Comment #3 by b2.temp — 2019-02-14T06:24:24Z
it was for phobos anyway.
Comment #4 by dfj1esp02 — 2019-02-14T08:58:30Z
One possible solution is to publish a fork of std.range that treats text as array of code units and use it instead of phobos std.range.
Comment #5 by greeenify — 2019-02-14T09:06:40Z
Or use .byCodeUnit, .byChar, . representation, or the upcoming rcstring ;-)
Comment #6 by madric — 2019-02-14T09:54:39Z
I think the tricky case is not so much when one begins and ends thinking of character processing, but when one is writing a generic algorithm using templates that makes use of std.range.front.
A template that takes a range type and an element and works with them will function fine in most cases for most types when they make use of ".front()" in their algorithms.
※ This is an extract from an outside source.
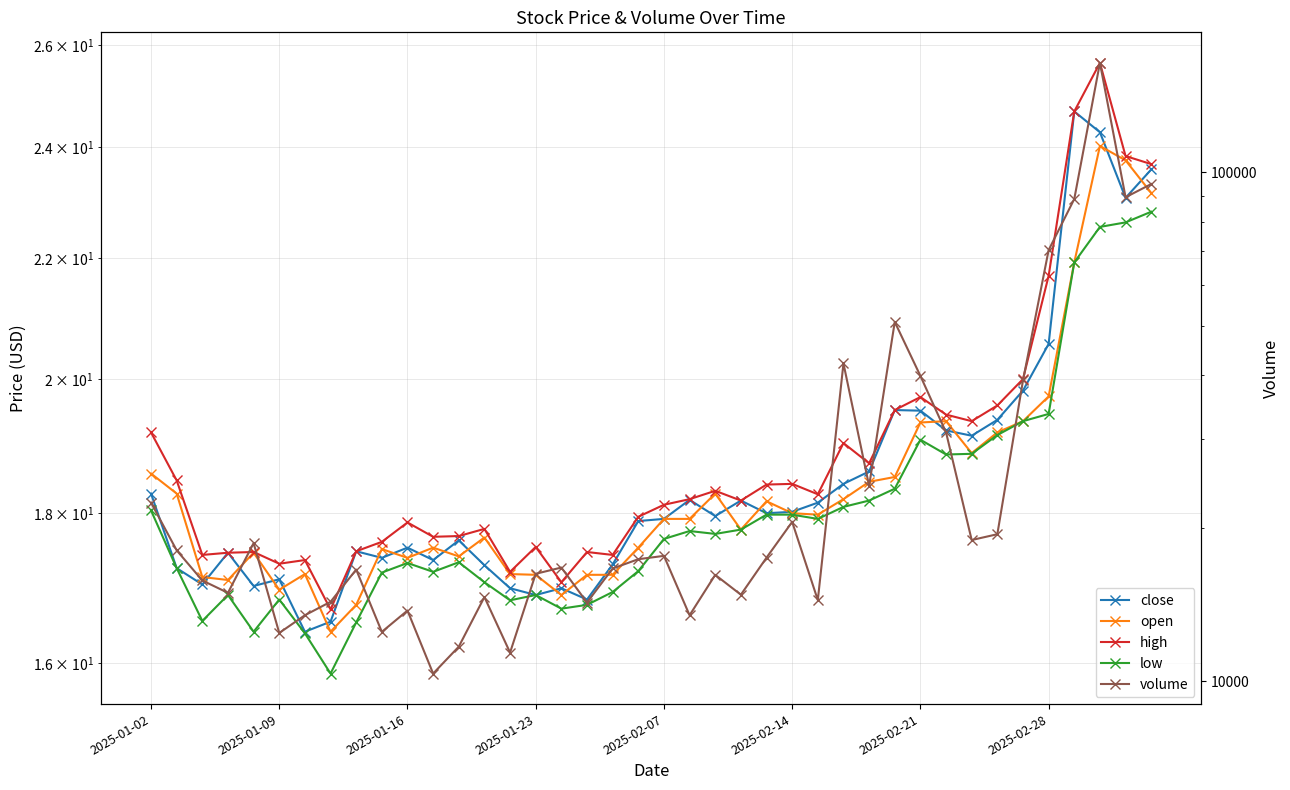

The value of open at 36 is 21.9. True or false?

True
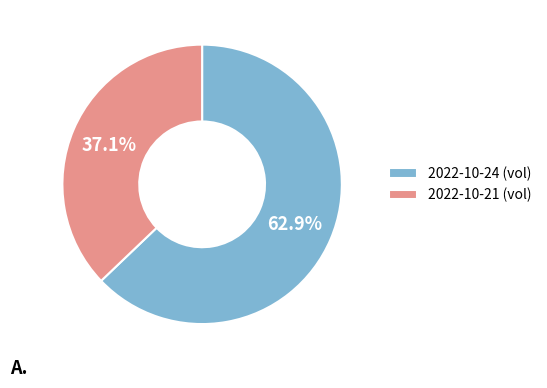

What is the ratio of the value at 2022-10-21 to the value at 2022-10-24?

0.6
But as it stands right now, if anyone attempts to use said template with a `char` type, the template will no longer compile, because '.front()' returns a different element type than the range.
This means that either '.front()' shouldn't be used in generic algorithms that need to pull an element out of the range, in favor or something like '[0]', or it means that algorithm writers need to make `char` a special case in any algorithm they write.
I don't actually have a good answer for what approach is best.
Comment #7 by greeenify — 2019-02-14T10:11:08Z
Well, we all agree that it's not super nice, but it also has advantages.
Take e.g. 'ü'. If .front would only return a char, you would get the invalid utf symbol. Try printing "ü"[0]
Yes, it has downsides though, but with ElementType!R or auto must generic algorithms don't care about the actual return of .front and if they do, they need special casing for strings anyhow.
Auto-decoding by default is considered as the top2 design error of D, but it's super hard to fix it now. The solutions so far are:
- fork std.range
- use byCodeUnit or similar
- use rcstring (or similar)
If you come up with a better idea, please share it in the NG, but we can't change std.range.front because it would break room of code. Thanks!